* _Fragmento del texto_:
.....

Cualquier película en la que aflore tanta miseria es un artefacto político de primer orden

Parece muy rara la catalogación oficial de El verdugo como comedia, pero de alguna forma también hay motivos para exonerar a los censores por su escaso celo. Es indiscutible que la angustia se impone sobre cualquier otro elemento desde el comienzo de la película. La primera mirada de Manfredi denota su inexorable destino de perdedor. Es una mirada triste para la más triste de las películas. O quizá por eso mismo se trate de una admirable comedia. Cuando la maquinaria de un gran guión, una excelente dirección y un puñado de fabulosos actores se pone en marcha, la comedia es un arma nuclear. No hay críticas más duras contra el mundo de la violencia, la mafia, la inmoralidad, el servilismo, la indecencia moral o los totalitarismos que las abordadas por Billy Wilder o Ernst Lubitsch en El apartamento, Con faldas y a lo loco, En bandeja de plata, Ninotchka o Ser o no ser. La risa es el saludable vehículo que permite digerir tanta inmundicia, pero el efecto no se disuelve con una carcajada. A este puñado de durísimas comedias pertenece El verdugo, que añade otra característica: no tiene ningún apremio por arrancar la carcajada, necesaria en las trepidantes películas de los dos magos del cine americano.

.....

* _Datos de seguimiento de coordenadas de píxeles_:
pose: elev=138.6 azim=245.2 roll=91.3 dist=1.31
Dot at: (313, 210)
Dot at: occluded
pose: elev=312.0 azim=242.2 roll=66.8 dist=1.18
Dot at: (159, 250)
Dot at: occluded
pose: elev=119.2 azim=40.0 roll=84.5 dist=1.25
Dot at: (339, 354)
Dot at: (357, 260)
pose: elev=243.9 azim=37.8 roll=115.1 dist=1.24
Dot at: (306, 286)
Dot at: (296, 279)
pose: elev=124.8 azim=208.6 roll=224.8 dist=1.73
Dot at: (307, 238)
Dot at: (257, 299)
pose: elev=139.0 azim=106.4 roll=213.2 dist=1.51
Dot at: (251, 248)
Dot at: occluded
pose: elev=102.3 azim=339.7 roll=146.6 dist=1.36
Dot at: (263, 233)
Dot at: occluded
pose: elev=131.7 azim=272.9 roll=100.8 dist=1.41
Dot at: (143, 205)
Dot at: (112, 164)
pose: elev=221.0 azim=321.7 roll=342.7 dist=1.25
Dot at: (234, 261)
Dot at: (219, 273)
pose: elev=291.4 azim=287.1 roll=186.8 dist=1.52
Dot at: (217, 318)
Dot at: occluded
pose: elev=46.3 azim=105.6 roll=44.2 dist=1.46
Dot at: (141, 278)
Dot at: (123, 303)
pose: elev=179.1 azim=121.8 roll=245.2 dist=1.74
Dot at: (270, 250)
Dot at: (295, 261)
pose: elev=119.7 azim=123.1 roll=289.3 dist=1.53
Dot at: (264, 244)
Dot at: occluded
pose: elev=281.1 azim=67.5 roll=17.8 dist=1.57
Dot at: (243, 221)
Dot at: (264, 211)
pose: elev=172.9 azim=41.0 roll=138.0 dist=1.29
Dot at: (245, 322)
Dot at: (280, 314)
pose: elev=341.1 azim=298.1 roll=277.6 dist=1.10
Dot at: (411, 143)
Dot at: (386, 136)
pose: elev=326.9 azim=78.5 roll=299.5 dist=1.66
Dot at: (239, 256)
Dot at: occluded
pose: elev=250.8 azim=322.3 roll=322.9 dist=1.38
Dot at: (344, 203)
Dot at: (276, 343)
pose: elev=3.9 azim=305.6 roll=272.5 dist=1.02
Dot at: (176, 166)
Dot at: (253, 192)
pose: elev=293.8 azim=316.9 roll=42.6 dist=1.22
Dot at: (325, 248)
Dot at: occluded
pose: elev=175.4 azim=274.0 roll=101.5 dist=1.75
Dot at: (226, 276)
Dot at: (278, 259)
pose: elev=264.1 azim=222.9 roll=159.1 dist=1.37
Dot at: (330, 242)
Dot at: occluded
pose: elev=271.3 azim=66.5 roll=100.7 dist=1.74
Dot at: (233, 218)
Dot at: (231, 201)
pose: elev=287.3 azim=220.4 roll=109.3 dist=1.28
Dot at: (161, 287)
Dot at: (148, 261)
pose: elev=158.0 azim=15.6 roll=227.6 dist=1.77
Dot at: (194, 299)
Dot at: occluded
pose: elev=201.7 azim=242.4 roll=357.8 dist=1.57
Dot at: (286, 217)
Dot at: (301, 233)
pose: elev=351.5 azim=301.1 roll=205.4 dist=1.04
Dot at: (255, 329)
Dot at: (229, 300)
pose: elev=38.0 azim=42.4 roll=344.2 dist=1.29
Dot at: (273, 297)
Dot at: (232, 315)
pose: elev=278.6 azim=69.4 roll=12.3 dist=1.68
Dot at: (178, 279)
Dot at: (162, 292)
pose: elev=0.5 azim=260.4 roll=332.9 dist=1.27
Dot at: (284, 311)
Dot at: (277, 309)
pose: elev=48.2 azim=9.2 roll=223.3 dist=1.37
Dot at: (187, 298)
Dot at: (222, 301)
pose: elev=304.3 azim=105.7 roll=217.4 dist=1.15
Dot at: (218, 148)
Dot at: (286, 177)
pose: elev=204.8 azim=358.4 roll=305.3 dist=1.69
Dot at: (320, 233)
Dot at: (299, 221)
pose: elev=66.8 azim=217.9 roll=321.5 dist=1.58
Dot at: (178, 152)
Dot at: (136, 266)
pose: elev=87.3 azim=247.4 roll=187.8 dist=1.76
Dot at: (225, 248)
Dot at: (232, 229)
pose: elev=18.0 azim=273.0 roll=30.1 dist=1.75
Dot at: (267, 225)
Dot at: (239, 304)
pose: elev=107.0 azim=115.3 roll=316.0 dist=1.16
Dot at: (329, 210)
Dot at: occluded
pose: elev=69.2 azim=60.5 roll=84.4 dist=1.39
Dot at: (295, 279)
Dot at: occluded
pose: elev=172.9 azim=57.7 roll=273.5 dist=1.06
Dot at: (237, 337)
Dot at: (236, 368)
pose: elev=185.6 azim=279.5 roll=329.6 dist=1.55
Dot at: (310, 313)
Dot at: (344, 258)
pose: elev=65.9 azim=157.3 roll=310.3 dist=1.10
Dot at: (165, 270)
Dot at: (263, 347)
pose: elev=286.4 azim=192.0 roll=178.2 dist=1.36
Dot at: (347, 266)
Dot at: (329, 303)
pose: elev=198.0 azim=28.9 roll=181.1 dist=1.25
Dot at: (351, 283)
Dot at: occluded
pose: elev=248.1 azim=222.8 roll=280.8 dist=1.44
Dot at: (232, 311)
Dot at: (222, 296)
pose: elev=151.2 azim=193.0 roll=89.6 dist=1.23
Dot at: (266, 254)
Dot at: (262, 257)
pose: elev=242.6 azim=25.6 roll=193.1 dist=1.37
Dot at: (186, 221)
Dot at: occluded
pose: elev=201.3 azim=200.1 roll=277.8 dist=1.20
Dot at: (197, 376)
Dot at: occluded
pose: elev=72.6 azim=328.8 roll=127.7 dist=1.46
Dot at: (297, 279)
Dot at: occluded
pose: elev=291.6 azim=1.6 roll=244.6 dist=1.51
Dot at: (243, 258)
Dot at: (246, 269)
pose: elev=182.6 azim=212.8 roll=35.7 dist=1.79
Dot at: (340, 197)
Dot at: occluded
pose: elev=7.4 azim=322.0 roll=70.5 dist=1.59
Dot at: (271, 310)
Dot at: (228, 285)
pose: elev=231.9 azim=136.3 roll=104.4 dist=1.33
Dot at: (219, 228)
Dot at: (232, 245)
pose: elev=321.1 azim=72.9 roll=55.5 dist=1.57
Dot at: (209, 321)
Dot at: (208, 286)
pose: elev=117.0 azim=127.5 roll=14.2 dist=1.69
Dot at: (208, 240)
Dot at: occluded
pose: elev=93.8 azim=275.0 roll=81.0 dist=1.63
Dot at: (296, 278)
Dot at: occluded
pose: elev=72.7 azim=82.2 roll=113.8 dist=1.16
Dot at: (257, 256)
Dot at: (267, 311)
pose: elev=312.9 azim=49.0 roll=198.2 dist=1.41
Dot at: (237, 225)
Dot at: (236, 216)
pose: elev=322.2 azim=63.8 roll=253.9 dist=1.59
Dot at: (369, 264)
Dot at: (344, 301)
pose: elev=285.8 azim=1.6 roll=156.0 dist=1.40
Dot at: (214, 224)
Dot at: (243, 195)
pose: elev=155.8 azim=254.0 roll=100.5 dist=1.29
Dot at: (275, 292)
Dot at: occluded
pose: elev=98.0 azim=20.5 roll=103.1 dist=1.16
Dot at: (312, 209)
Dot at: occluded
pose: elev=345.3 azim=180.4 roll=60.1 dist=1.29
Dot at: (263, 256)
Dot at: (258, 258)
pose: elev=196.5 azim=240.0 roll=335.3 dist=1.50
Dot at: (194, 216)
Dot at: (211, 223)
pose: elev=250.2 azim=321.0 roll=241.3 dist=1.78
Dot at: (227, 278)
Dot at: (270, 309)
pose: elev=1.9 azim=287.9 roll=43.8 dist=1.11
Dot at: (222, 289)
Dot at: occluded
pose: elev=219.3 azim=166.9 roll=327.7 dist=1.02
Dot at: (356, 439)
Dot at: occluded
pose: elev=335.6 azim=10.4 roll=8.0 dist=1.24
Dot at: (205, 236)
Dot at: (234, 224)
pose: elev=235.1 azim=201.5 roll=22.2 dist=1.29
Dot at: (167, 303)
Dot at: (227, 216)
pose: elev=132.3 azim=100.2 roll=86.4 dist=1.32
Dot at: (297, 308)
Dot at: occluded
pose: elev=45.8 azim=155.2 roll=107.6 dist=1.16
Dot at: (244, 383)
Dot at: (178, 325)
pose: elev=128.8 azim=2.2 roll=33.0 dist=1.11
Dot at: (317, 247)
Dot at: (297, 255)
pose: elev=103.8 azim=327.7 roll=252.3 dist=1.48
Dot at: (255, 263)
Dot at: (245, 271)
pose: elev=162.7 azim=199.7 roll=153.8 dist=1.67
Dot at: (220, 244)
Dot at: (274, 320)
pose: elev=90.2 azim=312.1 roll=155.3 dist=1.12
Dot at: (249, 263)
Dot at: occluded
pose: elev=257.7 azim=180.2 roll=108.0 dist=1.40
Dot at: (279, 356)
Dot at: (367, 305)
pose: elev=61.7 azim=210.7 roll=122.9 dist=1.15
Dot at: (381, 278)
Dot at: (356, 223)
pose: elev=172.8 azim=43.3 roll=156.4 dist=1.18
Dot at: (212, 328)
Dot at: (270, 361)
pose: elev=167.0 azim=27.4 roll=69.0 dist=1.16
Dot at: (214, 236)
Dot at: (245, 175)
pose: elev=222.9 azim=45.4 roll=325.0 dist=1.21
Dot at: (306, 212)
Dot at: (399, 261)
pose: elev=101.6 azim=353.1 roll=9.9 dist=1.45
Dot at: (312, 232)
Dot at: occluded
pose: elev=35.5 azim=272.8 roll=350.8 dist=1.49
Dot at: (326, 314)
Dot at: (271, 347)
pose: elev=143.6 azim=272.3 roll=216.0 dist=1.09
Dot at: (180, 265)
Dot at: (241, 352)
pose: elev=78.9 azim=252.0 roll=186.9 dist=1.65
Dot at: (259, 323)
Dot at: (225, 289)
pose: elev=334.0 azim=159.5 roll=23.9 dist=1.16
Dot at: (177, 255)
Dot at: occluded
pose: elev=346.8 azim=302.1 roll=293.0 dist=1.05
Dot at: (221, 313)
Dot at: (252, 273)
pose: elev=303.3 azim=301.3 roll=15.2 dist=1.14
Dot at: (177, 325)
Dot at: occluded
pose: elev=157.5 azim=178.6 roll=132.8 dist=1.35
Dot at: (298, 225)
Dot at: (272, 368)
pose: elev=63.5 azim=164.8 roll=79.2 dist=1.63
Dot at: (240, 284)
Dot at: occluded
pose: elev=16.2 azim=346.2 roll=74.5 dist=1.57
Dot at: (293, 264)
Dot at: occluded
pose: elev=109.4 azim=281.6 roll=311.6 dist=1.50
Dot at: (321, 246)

.....

* _Descripción de la tarea_: Retoma el texto sobre El verdugo y continúalo a partir de su última oración. Los ítems no hacen falta para resolver nada aquí.

* _Respuesta_:
La inteligencia de Rafael Azcona reside, entre otras cosas, en su ojo clínico para desentrañar al hombre común. Su aportación supone la apoteosis de la humanidad. Azcona tiene el mérito de elegir casi siempre a uno de nosotros, a un cualquiera, sujeto a los problemas cotidianos de la hipoteca, el fastidio del matrimonio, los incumplidos deseos sexuales, la insatisfacción profesional, la falta de grandes horizontes, en definitiva, para transformarle en un héroe. Un héroe sin ningún aire de importancia, pero un coloso de verdad. ¿Qué otra impresión nos produce el pobre Nino Manfredi en su inevitable destino? Nos puede parecer débil o pusilánime, nos puede molestar su incapacidad para rebelarse contra la mediocridad que le rodea, pero resulta casi imposible no identificarse con él. Es uno de los nuestros. Es uno de nosotros. Azcona suele decir que algunos califican de costumbrista a este tipo de cine, y siempre agrega que también Ingmar Bergman hace costumbrismo. Costumbrismo a la sueca: "Allí arreglan sus conflictos frente a un psiquiatra. Aquí, en el bar frente a un camarero y un plato de boquerones".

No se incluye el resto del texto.